Imaginary Conversation (updated)
Child: I wish I was a teacher
Teacher: That's not correct English. You should say 'were' not 'was'.
Child: Why?
Teacher: That's the rule in Standard English. And using Standard English helps us all understand one another more easily.
Child: But everyone says it the way I just did.
Teacher: Not everyone. Some people still use the correct form. The point is that it's easier to communicate if we all follow the rules.
Child: So what's the rule I should be following?
Teacher: Well, in English the subjunctive isn't grammaticalised so you don't inflect the verb to agree with the subject the same way that you do with the indicative mood. Instead we use modal auxiliaries coupled with fixed inflections of the main verb. In the past tense, the non-past plural form is used, whereas in the present the verb is not inflected at all.
Child: Where did you learn that rule?
Teacher: In college.
Child: So only ten more years and I can talk like you just did and then everyone will understand me? I'm not sure I wish I were a teacher anymore.
Updated
Thanks to Mark below for contributing such an appealing reminiscence. And without wishing to be too ageist, I'm rather impressed that someone educated in the 30s is commenting on new-fangled Internet-blogs in the, um, well, whatever we end up calling this decade*. I would only quibble with your old English teacher on one point and that is his dislike of 'finish up'. I have some sympathy with the American practice of adding that particular preposition. 'Finish' can seem a bit naked if it doesn't have an object and giving it a preposition to work with does feel a bit more satisfying. 'What did you finish?' 'I finished up'. That sort of appeals to me.
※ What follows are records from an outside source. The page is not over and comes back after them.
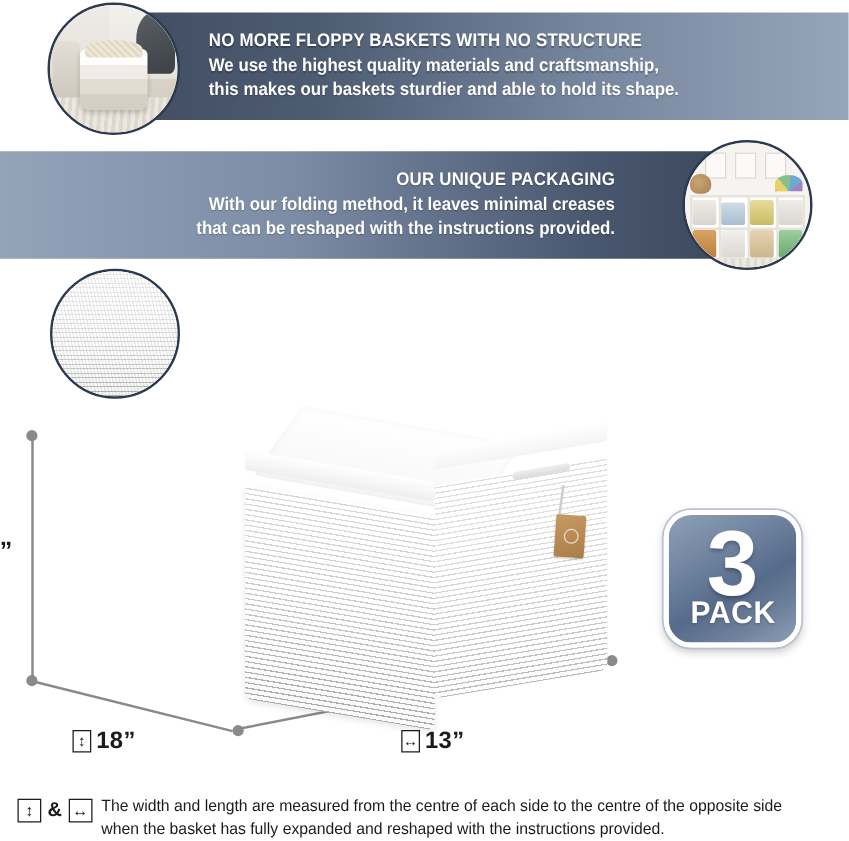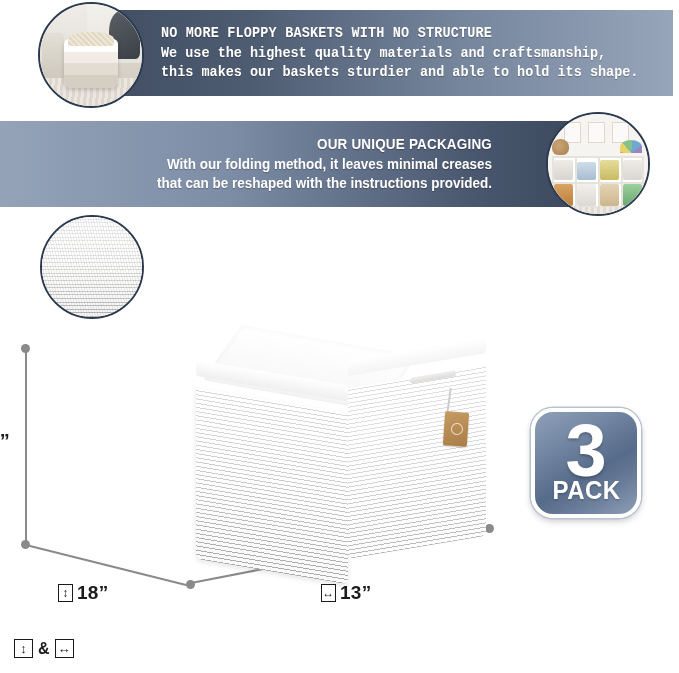--- a/index.html
+++ b/index.html
@@ -25,9 +25,8 @@
   }
 
   .banner-1 {
-    left: 109px; top: 10px; width: 564px;
+    left: 115px; top: 10px; width: 564px;
     background: linear-gradient(to right, #414e63 0%, #4e5c72 25%, #75859c 62%, #97a5ba 100%);
-    font-family: Liberation Mono, monospace;
   }
   .banner-2 {
     left: 0px; top: 121px; width: 570px;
And as for Katherine's comment: now I can't add in the missing period without either deleting your comment or making you seem deluded, neither of which seem very polite, so I'll have to leave my omissions on public display.
*I've said it before, but won't someone please name this and the next decade sooooon. Pleeease!
Comments: 4
The first sentence doesn't have a period at the end of it, either. :D
Posted by: KatharineC on September 5, 2007 01:49 PM
Brilliant. Especially as I studied English Language at college!
Posted by: hellojed on September 5, 2007 04:33 PM
When I was in school in the 1930s, my history teacher taught me a list of dates and my geography teacher taught me a list of place names. Mr Brown, my English teacher, brought them to life by teaching me that the dates recorded good, bad and even humdrum events in the timeline of history while place names meant that somewhere out there, there were mountains, rivers, seas, towns, villages, and people I could visit and hopefully befriend. All very forward looking in the days of Bulldog Drummond and Johnny Foreigner beginning at Calais.
Mr Brown – in those days teachers had no first names – taught me not to finish things up. I might as well finish them down or sideways. His maxims were never to use a shilling word where a sixpenny one will do and rather than use clichés to describe a road accident or a carthorse tossing its head back to catch the last content of its feedbag, find my own way of describing what I’d seen and heard.
Faced as he was by anything up to thirty thumb sucking, pencil chewing, desk lid banging, coughing, scratching, sneezing, and fidgeting schoolboys, one phrase he could never escape was the one that gave rise to his nickname.
‘If only…’ he began to the first class he ever addressed. ‘Phoney’ is what they heard above the hubbub and Phoney Brown was born.
‘Rickman,’ Phoney once said to me,‘do sit up boy. You can’t possibly think in that position.’
‘Sir, Sir! Rickman can’t think in any position,’ bellowed my neighbour. The ensuing scuffle became a matter of honour. Vague threats were uttered after we were separated and sent to the back of the class where we were both too short sighted to see the blackboard and Phoney was too short sighted to see the surreptitious ankle kicking that went on for the rest of the period.
Apart from the unfortunate time I tried to correct my mother when she told me to finish my greens up, I have never forgotten Mr Brown. Or the love of language he did his best to instil in his class.
Posted by: Mark Rickman on September 6, 2007 03:34 PM
Fooled yoooou!
I call this decade "the oh-oh's" or 00's in print. The next one is the teens, isn't it?